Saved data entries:
--------------------------------

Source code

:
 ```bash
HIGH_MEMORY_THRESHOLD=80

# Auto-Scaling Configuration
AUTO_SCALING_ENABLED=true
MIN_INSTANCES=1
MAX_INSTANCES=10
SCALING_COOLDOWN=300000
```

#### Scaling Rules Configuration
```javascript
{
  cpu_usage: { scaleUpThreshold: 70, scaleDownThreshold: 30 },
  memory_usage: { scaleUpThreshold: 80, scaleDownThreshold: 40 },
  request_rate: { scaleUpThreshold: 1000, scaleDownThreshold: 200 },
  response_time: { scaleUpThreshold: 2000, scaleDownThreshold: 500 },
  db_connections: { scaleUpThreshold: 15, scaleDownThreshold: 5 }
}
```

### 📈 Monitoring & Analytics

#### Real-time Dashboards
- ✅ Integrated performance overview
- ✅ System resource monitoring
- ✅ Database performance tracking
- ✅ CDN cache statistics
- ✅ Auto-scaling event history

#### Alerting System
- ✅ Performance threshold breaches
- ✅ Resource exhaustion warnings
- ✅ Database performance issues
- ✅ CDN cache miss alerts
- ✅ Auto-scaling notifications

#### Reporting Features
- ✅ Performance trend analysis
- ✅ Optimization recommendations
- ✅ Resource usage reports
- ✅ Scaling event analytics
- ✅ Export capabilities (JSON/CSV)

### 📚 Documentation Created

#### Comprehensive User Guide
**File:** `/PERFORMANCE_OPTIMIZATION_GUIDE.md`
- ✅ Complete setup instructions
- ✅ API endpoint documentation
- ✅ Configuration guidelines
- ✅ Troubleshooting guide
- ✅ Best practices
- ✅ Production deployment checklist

--------------------------------

Print each entry above word for word, leaving none out.

OUTPUT FOR THIS EXERCISE:
Source code

:
 ```bash
HIGH_MEMORY_THRESHOLD=80

# Auto-Scaling Configuration
AUTO_SCALING_ENABLED=true
MIN_INSTANCES=1
MAX_INSTANCES=10
SCALING_COOLDOWN=300000
```

#### Scaling Rules Configuration
```javascript
{
  cpu_usage: { scaleUpThreshold: 70, scaleDownThreshold: 30 },
  memory_usage: { scaleUpThreshold: 80, scaleDownThreshold: 40 },
  request_rate: { scaleUpThreshold: 1000, scaleDownThreshold: 200 },
  response_time: { scaleUpThreshold: 2000, scaleDownThreshold: 500 },
  db_connections: { scaleUpThreshold: 15, scaleDownThreshold: 5 }
}
```

### 📈 Monitoring & Analytics

#### Real-time Dashboards
- ✅ Integrated performance overview
- ✅ System resource monitoring
- ✅ Database performance tracking
- ✅ CDN cache statistics
- ✅ Auto-scaling event history

#### Alerting System
- ✅ Performance threshold breaches
- ✅ Resource exhaustion warnings
- ✅ Database performance issues
- ✅ CDN cache miss alerts
- ✅ Auto-scaling notifications

#### Reporting Features
- ✅ Performance trend analysis
- ✅ Optimization recommendations
- ✅ Resource usage reports
- ✅ Scaling event analytics
- ✅ Export capabilities (JSON/CSV)

### 📚 Documentation Created

#### Comprehensive User Guide
**File:** `/PERFORMANCE_OPTIMIZATION_GUIDE.md`
- ✅ Complete setup instructions
- ✅ API endpoint documentation
- ✅ Configuration guidelines
- ✅ Troubleshooting guide
- ✅ Best practices
- ✅ Production deployment checklist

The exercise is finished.